Olive Von Topp
The Dirty Little "S" Word
You know the word. It's rarely uttered, but when it is, it's usually whispered in private. But it carries so much weight.
We feel it viscerally. In our stomach. In our mouth. In our bones. The word I'm talking about is shame. The emotion we all feel but no one wants to talk about. Shame is "the intensely painful feeling or experience of believing we are flawed and therefore unworthy of acceptance and belonging" (Brown, 2008). It is human (and in our DNA) to need connection and belonging. In fact, at one time, our survival depended on it. For perfectionists, we are often caught up in a 'shame cycle' of not believing we are worthy:
Shame is different than guilt. Guilt is the belief that you have done something wrong that is out of line with your beliefs and values. Shame is the belief that you ARE wrong. Shame usually comes from our core negative beliefs (ie. "I'm unloveable, I'm defective, I'm not enough, I'm a failure, etc). And then drives our actions [Thought (I'm a failure) ---->creates feeling (shame) -----> which drives our actions-----> which creates our outcomes].
But shame doesn't have to be a big, bad, scary thing. It doesn't have to rule your life.
We can apply thought-work to shame, just like any emotion, to change our outcomes and therefore change our lives. Here’s how.
1. Notice Your Shame Triggers
Brené Brown talks about Shame Resilience in her book “I Thought it Was Just Me” (2008).
One of the first steps in building shame resilience according to Brown is identifying your shame triggers. What are the things that typically put you in shame? Brown identifies twelve typical categories of shame for women:
1. Appearance/ body image 2. Money/work 3. Motherhood/Fatherhood 4. Family 5. Parenting 6. Mental and physical health 7. Addiction 8. Sex 9. Aging 10. Religion 11. Surviving Trauma 12. Being Stereotyped or labeled
Knowing what areas you typically experience shame can be super helpful.
2. Identify Your Thoughts
When I work with folks on shame, we first get clear on their thoughts.
What are the thoughts you are having that create shame?
What are these core negative beliefs?
Then we get curious.
Where do these thoughts come from? Where did I learn them? Why might they exist in society and who benefits from me having those thoughts? Do I want to have them? Are there other thoughts I could have instead (more on this in a min). So often these are not our thoughts. These are scripts that we have grown up believing- usually about the way we should look, parent, work, have sex, etc. (ie. A good mother should be selfless and be able to complete all the tasks perfectly). Often an impossible ideal. Pay attention.
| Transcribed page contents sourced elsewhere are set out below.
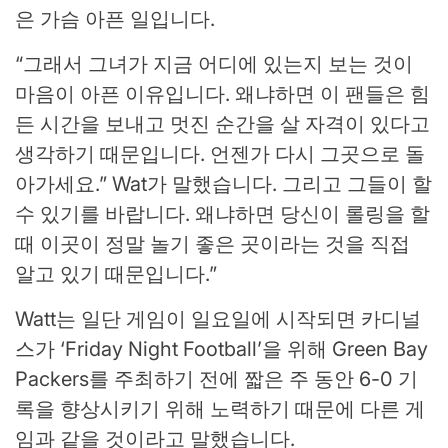
은 가슴 아픈 일입니다.
“그래서 그녀가 지금 어디에 있는지 보는 것이
마음이 아픈 이유입니다. 왜냐하면 이 팬들은 힘
든 시간을 보내고 멋진 순간을 살 자격이 있다고
생각하기 때문입니다. 언젠가 다시 그곳으로 돌
아가세요.” Wat가 말했습니다. 그리고 그들이 할
수 있기를 바랍니다. 왜냐하면 당신이 롤링을 할
때 이곳이 정말 놀기 좋은 곳이라는 것을 직접
알고 있기 때문입니다.”
Watt는 일단 게임이 일요일에 시작되면 카디널
스가 ‘Friday Night Football’을 위해 Green Bay
Packers를 주최하기 전에 짧은 주 동안 6-0 기
록을 향상시키기 위해 노력하기 때문에 다른 게
임과 같을 것이라고 말했습니다.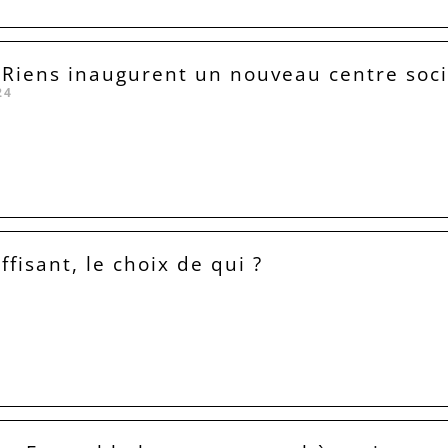
 Riens inaugurent un nouveau centre soci
24
ffisant, le choix de qui ?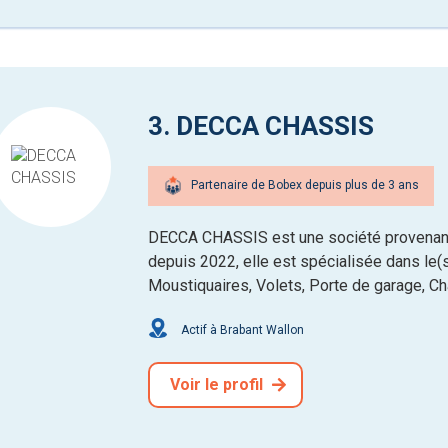
3. DECCA CHASSIS
Partenaire de Bobex depuis plus de 3 ans
DECCA CHASSIS est une société provenant
depuis 2022, elle est spécialisée dans le(s
Moustiquaires, Volets, Porte de garage, Ch
Actif à Brabant Wallon
Voir le profil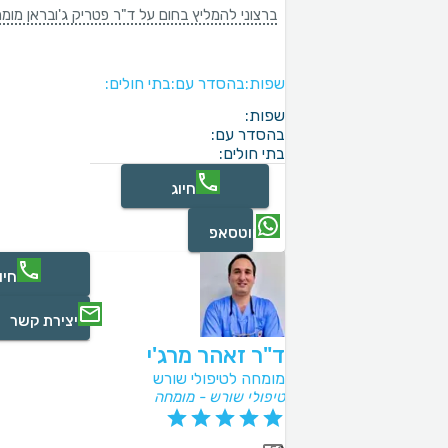
ברצוני להמליץ בחום על ד"ר פטריק ג'ובראן מומ
שפות:
בהסדר עם:
בתי חולים:
שפות:
בהסדר עם:
בתי חולים:
חיוג
ווטסאפ
חיו
יצירת קשר
ד"ר זאהר מרג'י
מומחה לטיפולי שורש
טיפולי שורש - מומחה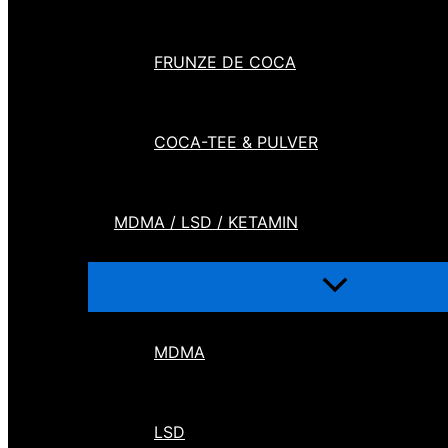
FRUNZE DE COCA
COCA-TEE & PULVER
MDMA / LSD / KETAMIN
MDMA
LSD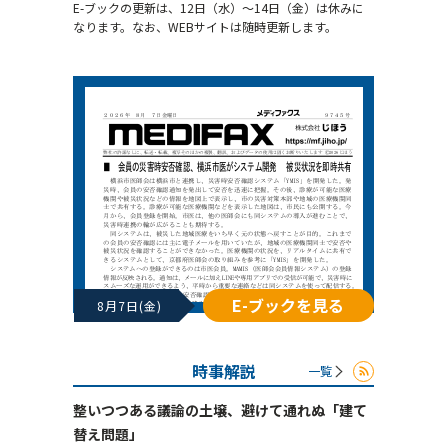
E-ブックの更新は、12日（水）～14日（金）は休みに
なります。なお、WEBサイトは随時更新します。
E-ブックを見る
8月7日(金)
時事解説
一覧
整いつつある議論の土壌、避けて通れぬ「建て
替え問題」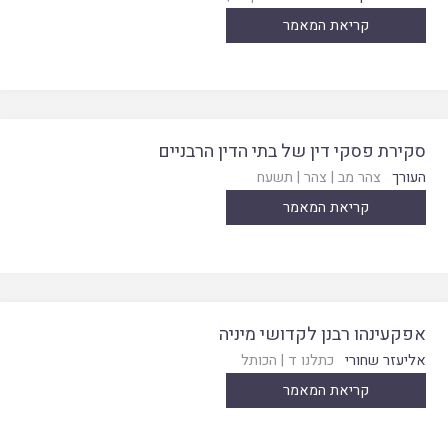
קריאת המאמר
סקירת פסקי דין של בתי הדין הרבניים
העורך
צהר מב
|
צהר
|
תשעח
קריאת המאמר
אפקעינהו רבנן לקדושי מיניה
אליעזר שחורי
כתלנו ד
|
הכותל
קריאת המאמר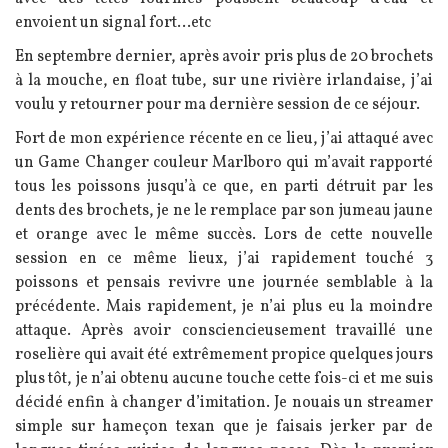
envoient un signal fort...etc
En septembre dernier, après avoir pris plus de 20 brochets
à la mouche, en float tube, sur une rivière irlandaise, j’ai
voulu y retourner pour ma dernière session de ce séjour.
Fort de mon expérience récente en ce lieu, j’ai attaqué avec
un Game Changer couleur Marlboro qui m’avait rapporté
tous les poissons jusqu’à ce que, en parti détruit par les
dents des brochets, je ne le remplace par son jumeau jaune
et orange avec le même succès. Lors de cette nouvelle
session en ce même lieux, j’ai rapidement touché 3
poissons et pensais revivre une journée semblable à la
précédente. Mais rapidement, je n’ai plus eu la moindre
attaque. Après avoir consciencieusement travaillé une
roselière qui avait été extrêmement propice quelques jours
plus tôt, je n’ai obtenu aucune touche cette fois-ci et me suis
décidé enfin à changer d’imitation. Je nouais un streamer
simple sur hameçon texan que je faisais jerker par de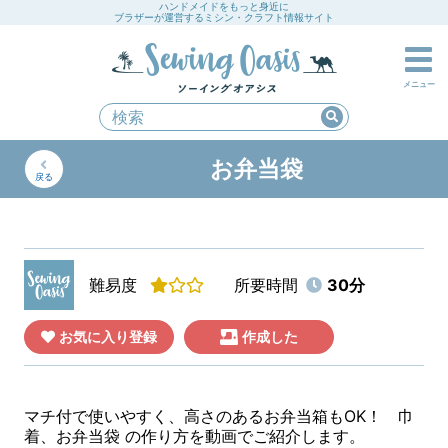
ハンドメイドをもっと身近に
ブラザーが運営するミシン・クラフト情報サイト
メニュー
お弁当袋
戻る
難易度
所要時間
30分
お気に入り登録
作成した
マチ付で使いやすく、高さのあるお弁当箱もOK！ 巾
着、お弁当袋 の作り方を動画でご紹介します。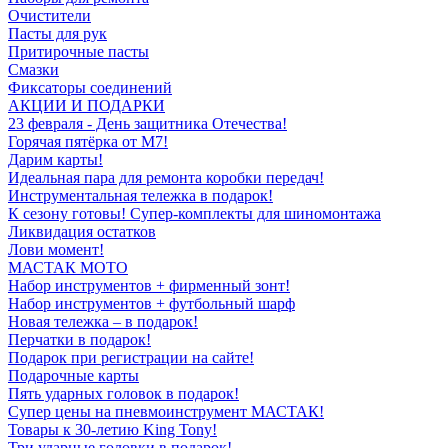
Очистители
Пасты для рук
Притирочные пасты
Смазки
Фиксаторы соединений
АКЦИИ И ПОДАРКИ
23 февраля - День защитника Отечества!
Горячая пятёрка от M7!
Дарим карты!
Идеальная пара для ремонта коробки передач!
Инструментальная тележка в подарок!
К сезону готовы! Супер-комплекты для шиномонтажа
Ликвидация остатков
Лови момент!
МАСТАК МОТО
Набор инструментов + фирменный зонт!
Набор инструментов + футбольный шарф
Новая тележка – в подарок!
Перчатки в подарок!
Подарок при регистрации на сайте!
Подарочные карты
Пять ударных головок в подарок!
Супер цены на пневмоинструмент МАСТАК!
Товары к 30-летию King Tony!
Три ударные головки в подарок!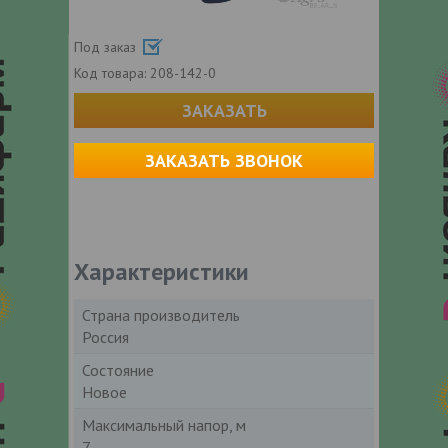
Под заказ
Код товара:
208-142-0
ЗАКАЗАТЬ
ЗАКАЗАТЬ ЗВОНОК
Характеристики
Страна производитель
Россия
Состояние
Новое
Максимальный напор, м
7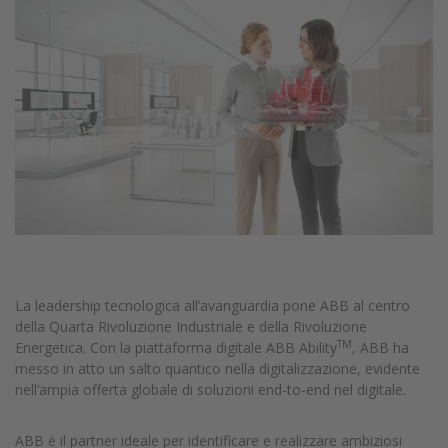
La leadership tecnologica all’avanguardia pone ABB al centro
della Quarta Rivoluzione Industriale e della Rivoluzione
TM
Energetica. Con la piattaforma digitale ABB Ability
, ABB ha
messo in atto un salto quantico nella digitalizzazione, evidente
nell’ampia offerta globale di soluzioni end-to-end nel digitale.
ABB è il partner ideale per identificare e realizzare ambiziosi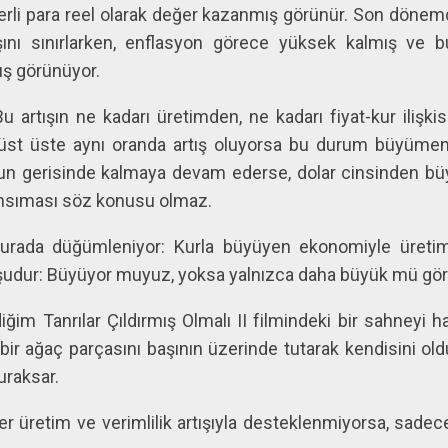
 yerli para reel olarak değer kazanmış görünür. Son dönem
ışını sınırlarken, enflasyon görece yüksek kalmış ve
ış görünüyor.
u artışın ne kadarı üretimden, ne kadarı fiyat-kur ilişk
 üst üste aynı oranda artış oluyorsa bu durum büyümen
nun gerisinde kalmaya devam ederse, dolar cinsinden büyük
yansıması söz konusu olmaz.
urada düğümleniyor: Kurla büyüyen ekonomiyle üreti
 şudur: Büyüyor muyuz, yoksa yalnızca daha büyük mü gö
ğim Tanrılar Çıldırmış Olmalı II filmindeki bir sahneyi hat
bir ağaç parçasını başının üzerinde tutarak kendisini o
duraksar.
er üretim ve verimlilik artışıyla desteklenmiyorsa, sadece 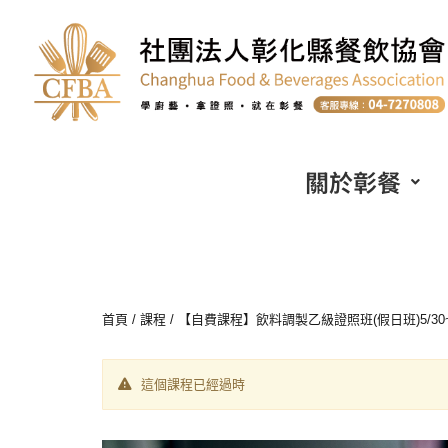
關於彰餐
首頁
/
課程
/ 【自費課程】飲料調製乙級證照班(假日班)5/30
這個課程已經過時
If the word "should" is there, it's quite possibly a shame script.
3. Feel Your Feelings
People hate this one. But feeling our feelings is a super power.
What does shame feel like in your body? Can you describe it? You track it in your body and follow it until it dissipates. Even just in small doses if that feels safe for you (shame titration). Can you be willing to feel shame rather than running from it? Because everything we do or don't do is to feel or not feel an emotion. If we are willing to feel any emotion, there is no limit to what we can do. Shame is no exception.
4. How is Shame Driving your Actions?
Next we look at your actions. A good question to ask yourself is: What do I do when I feel shame? Many of us numb out. We ignore. We try and feel a different feeling because the feeling of shame feels unbearable (thus the power of being willing to feel it).
We might over-eat.
We might binge watch television.
We might yell at our kids (most of which create further feelings of shame).
5. Look at Your Outcomes
Then we look at what outcome this creates in our life. How is your life being driven by these thoughts?
So, for example, if I have shame around my body (shame trigger) and...
I have the thought “My body is disgusting” (thought), the feeling it creates is shame.
When I feel shame about my body I hide it, I avoid sex, I avoid situations where I have to be seen in certain clothing, I over-eat for comfort, I numb out in front of the television, or pick a fight with my partner (actions).
My outcome is that I live a life where I am hiding, avoiding situations that may create joy and pleasure, and am creating more shame for myself.
After we identify all these pieces, we can get intentional about what thoughts we need to be having in order to help with shame (hint- self-compassion is key).
I do write about this a lot, but for example, if your thought is “My body is disgusting”, perhaps you can start with the thought “I have a body”, or “I’m human” first as a way to create some relief and alleviate shame, rather than going to your immediate core negative belief or thought.
6. Seek Empathy & Speak your Shame
Additionally, Brené Brown says we need to find empathetic people to share our shame with, because shame loses its power when spoken. Is there someone you trust who you can talk to when you are in shame who you know will be empathetic?
She also identifies speaking your shame as a form of shame resilience. So if there is someone who is ‘shaming’ you, intentionally or not, identifying that this is what is happening for you and potentially talking to them about it as well can be super empowering. So, in a nutshell, in order to build our capacity to handle shame we need to get curious, critical, and compassionate. We need to be able to identify when shame is coming up for us, where it is coming from, and be willing to talk about it and feel our way through it. Being able to manage shame will Change. Your. Life.